Una scena da Arancia Meccanica, o da Gomorra: parola della madre di Arturo, il 17enne napoletano accoltellato in pieno centro a Napoli, tra Piazza Cavour e via Foria, proprio nei pressi della Stazione dei Carabinieri "Giuseppe Garibaldi". Venti coltellate al giovane, l'ultima alla gola, alle cinque del pomeriggio tra passanti attoniti e sconvolti dalla scena.

La madre racconta, in una lunga intervista rilasciata al Mattino, quegli attimi ricostruiti solo dopo l'aggressione subita dal figlio. Lei era a casa, quando la chiamano al cellulare: il figlio Arturo, appena uscito per ritirare un certificato medico per il fratello, era a neanche dieci minuti a piedi da casa. "Niente di grave", le dice la voce al telefono, pur chiedendole di arrivare in fretta sul posto. Lampeggianti della Polizia, passanti, una scena da film: Arturo a terra, in un lago di sangue tenendosi le mani attorno al collo per tentare di fermare l'emorragia. Prima di perdere conoscenza fa solo in tempo a dire di essere stato fermato, provocato ed infine aggredito senza motivo da quattro ragazzini più piccoli.

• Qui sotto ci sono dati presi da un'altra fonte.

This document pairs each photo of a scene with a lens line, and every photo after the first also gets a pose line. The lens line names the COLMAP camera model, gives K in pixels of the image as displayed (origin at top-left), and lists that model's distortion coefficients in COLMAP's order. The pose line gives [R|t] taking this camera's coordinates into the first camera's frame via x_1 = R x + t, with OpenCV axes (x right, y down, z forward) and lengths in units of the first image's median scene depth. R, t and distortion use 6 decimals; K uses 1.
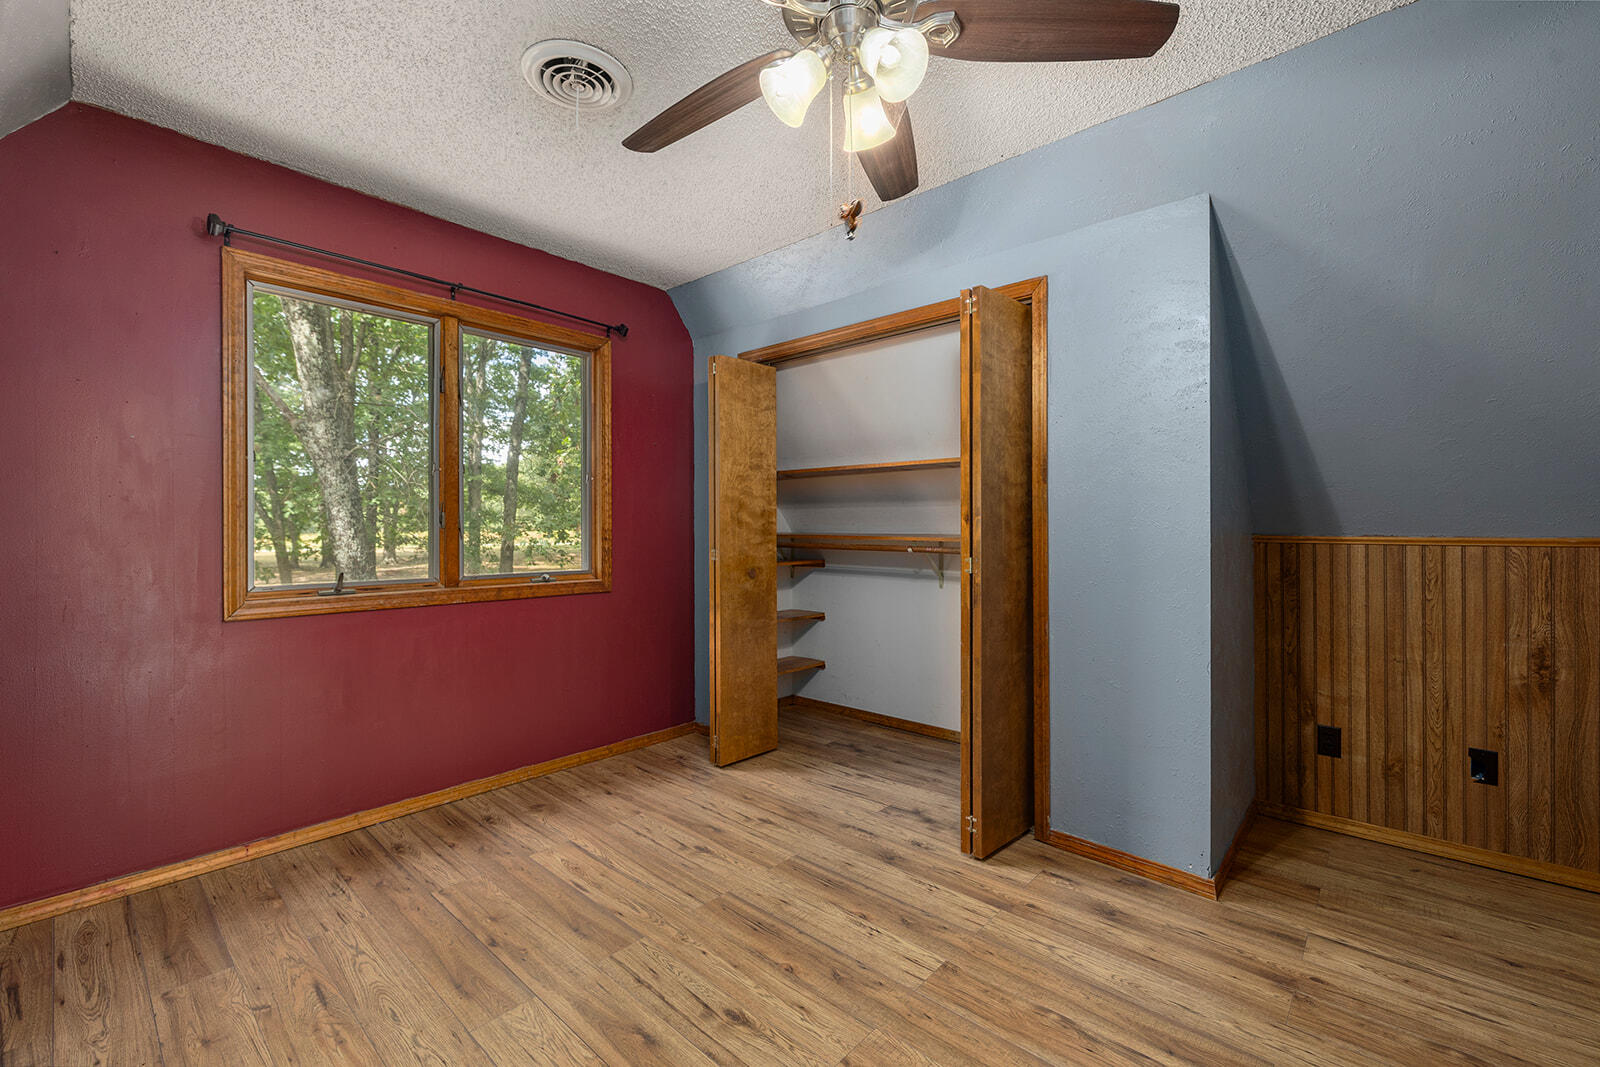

"Mi è sembrato di vivere Gomorra sulla mia pelle", ha spiegato la madre del giovane, lavoratrice professionista come il padre. "Non dormo da due giorni e non mi muovo da qui. I medici mi hanno detto che faranno il possibile, anche i compagni di scuola sono rimasti qui al pronto soccorso fin quando non hanno saputo che ce l'avrebbe fatta". E sui responsabili, è chiara: "In giro ci sono quattro bestie criminali che potrebbero sgozzare chiunque. Bisogna fermarli a tutti i costi. Vi prego fatelo prima che sia troppo tardi altrimenti avrò difficoltà a continuare a credere nella giustizia e nella legalità. Così come ho sempre insegnato anche a mio figlio".